Während die Regression den Zusammenhang von verschiedenen Zahlen in eine mathematische Formel abzubilden versucht, geht es bei der Klassifikation darum, dass verschiedene Werte in bestimmte Kategorien einsortiert werden sollen. Das kann eine total simple Kategorisierung sein wie z.B. Prüfung bestanden oder Prüfung nicht bestanden, oder eine sehr komplizierte Klassifikation mit Tausenden von Klassen, z.B. die Erkennung eines Wortes aus einem Vokabular von 30.000 Wörtern in einem Sprachassistenten.

Was ist das?
Logistische Regression
Die Logistische Regression ermöglicht eine einfache Form der Klassifikation. Sie wird dann eingesetzt, wenn eine Reihe von Ausgangswerten in zwei oder mehr Klassen abgebildet werden sollen, aber diese Zuordnung nicht aufgrund von Regeln, sondern aufgrund von Wahrscheinlichkeiten erfolgt.

 Beispiel: Manche Studierende müssen für eine Prüfung sehr, sehr lange lernen, manchen fällt es hingegen leicht, sich auf eine Prüfung vorzubereiten. Es gibt keine Garantie, dass sehr langes Lernen immer zum Bestehen einer Prüfung führt. Zu kurzes Lernen führt häufig dazu, dass man durchfällt. Aber eben nicht immer und für alle. Es ist jedoch wahrscheinlich, dass man mit viel Lernen erfolgreicher ist.

 Einige Gedanken zu Wahrscheinlichkeiten
In vielen Fällen aus dem Alltag gibt es keine absoluten Gewissheiten, sondern nur bestimmte Wahrscheinlichkeiten: z.B. dass mit längerem Lernen der Prüfungserfolg steigt. Wäre es nicht so, wäre Lernen insgesamt sinnlos. Auch viele ML-Methoden machen nur Wahrscheinlichkeitsaussagen, statt zu behaupten, etwas wäre zu 100 Prozent sicher. Das klingt zunächst seltsam, aber in unserem Alltag ist sehr viel mehr von Wahrscheinlichkeiten bestimmt als von Gewissheiten.

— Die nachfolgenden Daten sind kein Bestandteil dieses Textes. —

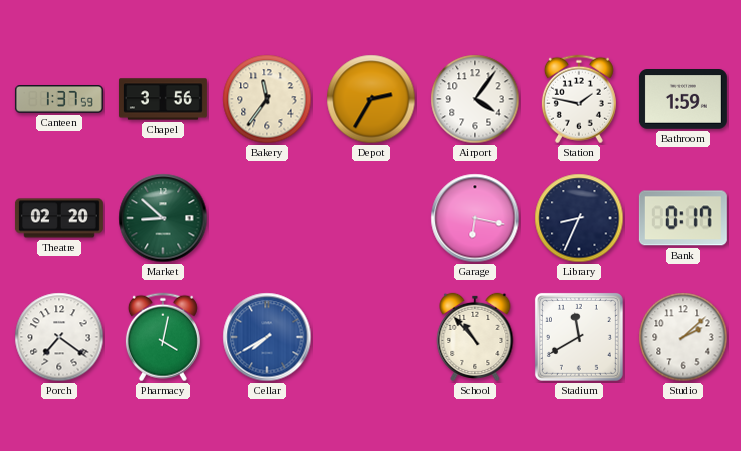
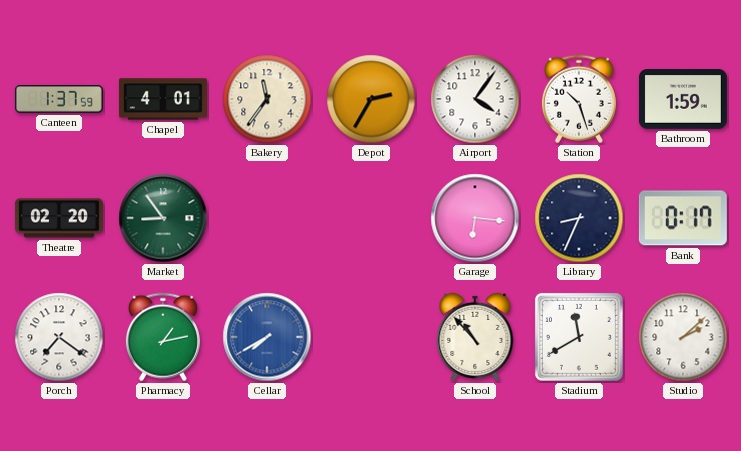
Chapel: 3:56 -> 4:01
Station: 1:47 -> 10:27
Market: 8:52 -> 8:54
Garage: 6:17 -> 6:16
Pharmacy: 4:02 -> 1:13
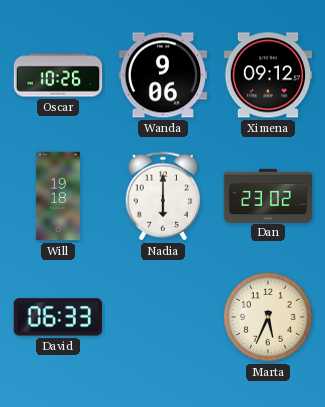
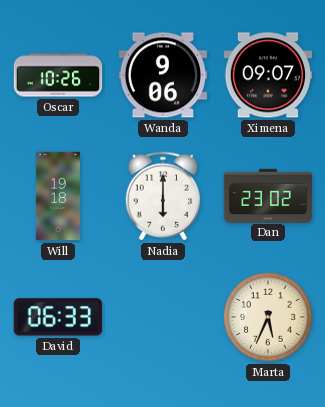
Ximena: 09:12 -> 09:07
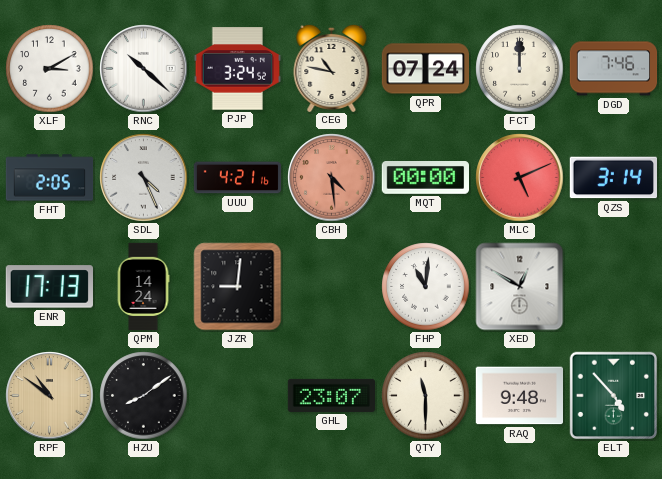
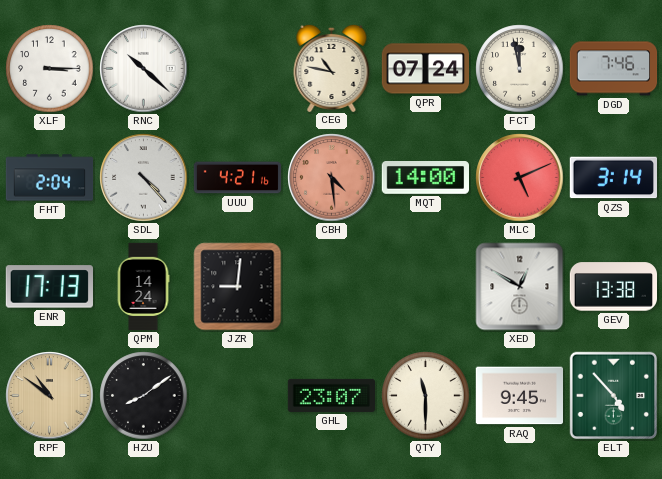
XLF: 3:10 -> 3:15
PJP: 3:24 -> none
FCT: 12:00 -> 11:58
FHT: 2:05 -> 2:04
SDL: 4:26 -> 4:23
MQT: 00:00 -> 14:00
FHP: 11:01 -> none
GEV: none -> 13:38
RAQ: 9:48 -> 9:45
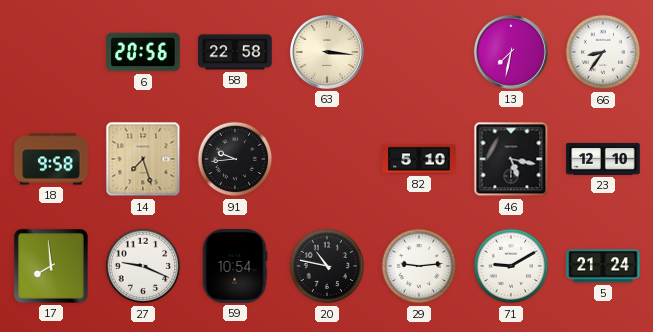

Kein Mensch kann mit Gewissheit sagen, dass er heute nicht noch einen Unfall haben wird. Aber die Wahrscheinlichkeit, dass das passiert, ist so gering, dass man es als Gewissheit annimmt. Wenn es um komplizierte Zusammenhänge geht, bei denen viele Einflussfaktoren eine Rolle spielen, gibt es selten Gewissheiten bei der Vorhersage durch ML, sondern eine Liste von Wahrscheinlichkeiten, und es ist rational, dass man die wahrscheinlichste Option als Ergebnis wählt.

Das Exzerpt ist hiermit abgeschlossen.